Americans have learned the hard way that we must be wary when our presidents deliver feel-good messages about what has been accomplished in a war-torn region.
Too often, our presidents have proclaimed a “mission accomplished,” but then taken actions that diminish what they accomplished and inadvertently turn the final result into a mission decomplished. (Yes, quibblers, it’s a non-word. But it says best a reality the world has witnessed for decades. So it stays invented.)
President Joe Biden chose his words carefully Wednesday in announcing he will withdraw all official U.S. military from Afghanistan by Sept. 11 – the 20th anniversary of the terrorist attack on the U.S. homeland, directed by al-Qaida’s Osama bin Laden from his Afghan sanctuary where he was the ruling Taliban’s guest terrorist.
Biden made sure he didn’t fall into the same trap that has been infamously linked forever to the legacy of George W. Bush, first as he stood beneath a “Mission Accomplished” banner on the USS Lincoln aircraft carrier, and then when he told U.S. troops at Afghanistan’s Camp As Sayliyah that their “mission has been accomplished.”
Tragically, the great success and sacrifice of those troops was presidentially devolved when Bush diverted U.S. resources and focus away from the pursuit of Afghanistan’s fleeing Taliban and al-Qaida to invade Iraq and topple Saddam Hussein. With the full U.S. resources diverted, the Taliban and al-Qaida leaders found refuge in a despicably welcoming Pakistan. Ultimately the Taliban was able to regroup and regain control of vast amounts of Afghan territory that they hold today. Despite decades of U.S. military sacrifices.
Fast-forward three presidents: As Biden spoke to us from the White House Treaty Room where Bush announced the 2001 retaliatory invasion of the Taliban’s Afghanistan, 2,448 U.S. troops had been killed and 20,722 wounded in Afghanistan.
“We already have service members doing their duty in Afghanistan today whose parents served in the same war. …War in Afghanistan was never meant to be a multi-generational undertaking. We were attacked. We went to war with clear goals. We achieved those objectives. Bin Laden is dead and al-Qaida is degraded … in Afghanistan. And it’s time to end the forever war.”
America has learned the hard way the perils of how a mission accomplished can be presidentially devolved into a mission decomplished.

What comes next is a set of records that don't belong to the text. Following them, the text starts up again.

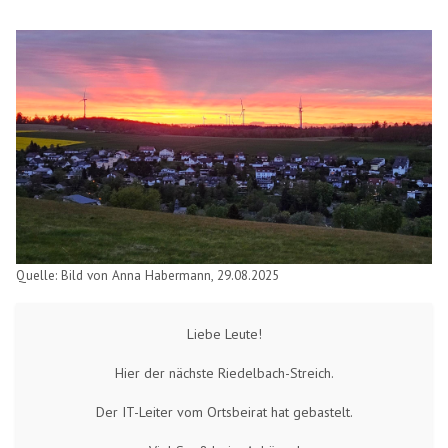
Quelle: Bild von Anna Habermann, 29.08.2025
Liebe Leute!
Hier der nächste Riedelbach-Streich.
Der IT-Leiter vom Ortsbeirat hat gebastelt.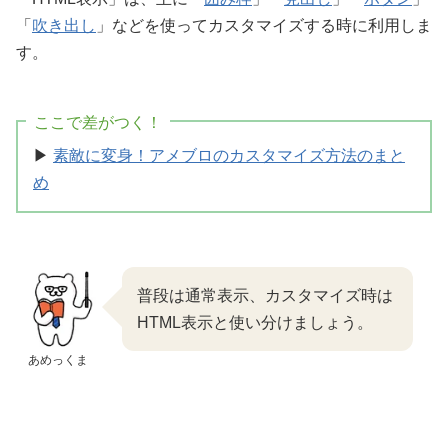
「
吹き出し
」などを使ってカスタマイズする時に利用しま
す。
ここで差がつく！
▶
素敵に変身！アメブロのカスタマイズ方法のまと
め
普段は通常表示、カスタマイズ時は
HTML表示と使い分けましょう。
あめっくま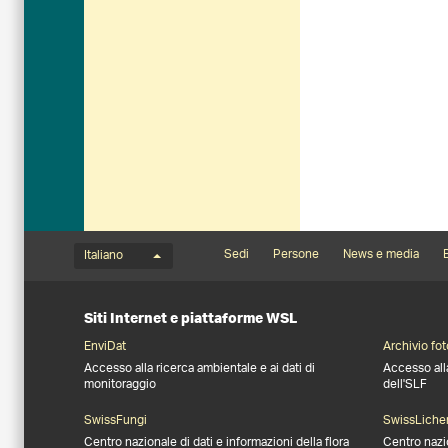
Menu della lingua
Footernavigation
Sedi
Persone
News e media
B
Italiano
Siti Internet e piattaforme WSL
EnviDat
Archivio fot
Accesso alla ricerca ambientale e ai dati di
Accesso all
monitoraggio
dell'SLF
SwissFungi
SwissLiche
Centro nazionale di dati e informazioni della flora
Centro nazi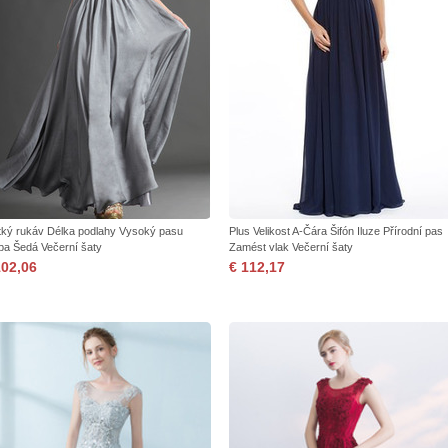
tký rukáv Délka podlahy Vysoký pasu
Plus Velikost A-Čára Šifón Iluze Přírodní pas
pa Šedá Večerní šaty
Zamést vlak Večerní šaty
102,06
€ 112,17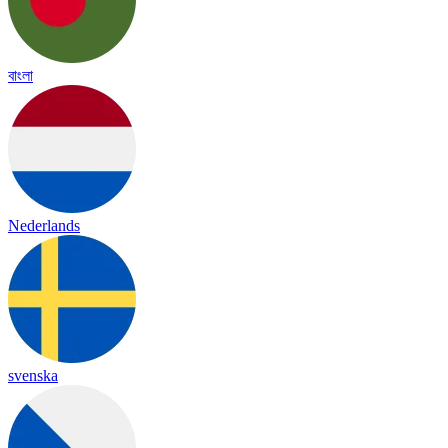
বাংলা
Nederlands
svenska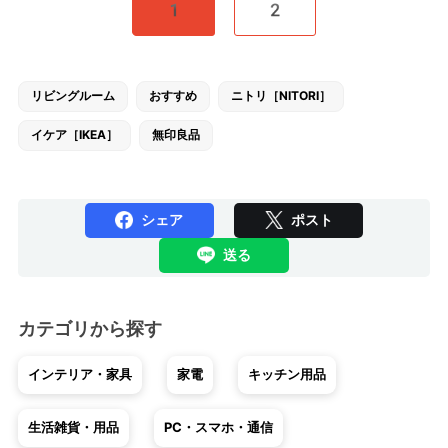
1
2
リビングルーム
おすすめ
ニトリ［NITORI］
イケア［IKEA］
無印良品
シェア
ポスト
送る
カテゴリから探す
インテリア・家具
家電
キッチン用品
生活雑貨・用品
PC・スマホ・通信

When President Barack Obama withdrew the U.S. military from Iraq, it produced an unintended consequence that was ill-considered and ultimately damaging.
When the military left, America lost vital intel resources. Result: U.S. policymakers in Washington were shocked, shocked when ISIS – a little-known terrorist group – suddenly surfaced and captured with seeming ease cities in Iraq and Syria.
“Intelligence operations are often run from the safety of military bases, but when the bases went, so did the intelligence units,” said Roy Gutman, an award-winning journalist and author, who is an associate fellow at the Washington Institute for Near East Policy and was the first to spotlight that outcome. “As a result, the U.S. government was blindsided by the rise of ISIS and had to follow news reports about the fall of Mosul and ISIS’s advances through Syria.”
Good news: While Biden was announcing his troop withdrawal, top intelligence officials were testifying at a Senate Intelligence Committee hearing. And new CIA Director William Burns made clear he gets the very point Gutman had spotted long ago. “When the time comes for the U.S. military to withdraw, the U.S. government’s ability to collect and act on threats will diminish,” Burns testified. “That’s simply a fact.”
But there’s no sign that former President Donald Trump shared that concern when he promised the Taliban he would withdraw all U.S. troops from Afghanistan by May 1 – and the Taliban promised it won’t allow al-Qaida to operate in Afghan sanctuaries. But that leads us to our new central concern – given the certain upcoming mission decomplishment:
Q: With U.S. intel sources diminishing when the U.S. military leaves, how can Washington be sure the Taliban is keeping its promise – and al-Qaida is not replenishing and plotting another terrorist attack?
The quest for that answer looms as a major reason the U.S. must delay its troop withdrawal from May Day to Sept. 11. U.S. officials are scrambling to develop all manner of plans for being able to launch, from distant locations, powerful and accurate military responses to any Taliban attacks. Also, while the U.S. will be withdrawing its remaining 2,500 official military forces – and NATO allies are withdrawing their 7,000 troops – another 1,000 U.S. special operations or other counter-terrorism and intelligence personnel will be staying. And their capability and numbers may well be upgraded.
Biden’s challenge is to somehow assure that those officially off-the-books forces will be able to fill the pending Afghanistan intelligence gap. Our security half a world away may depend on their ability to operate skillfully with their urgent mission re-accomplished.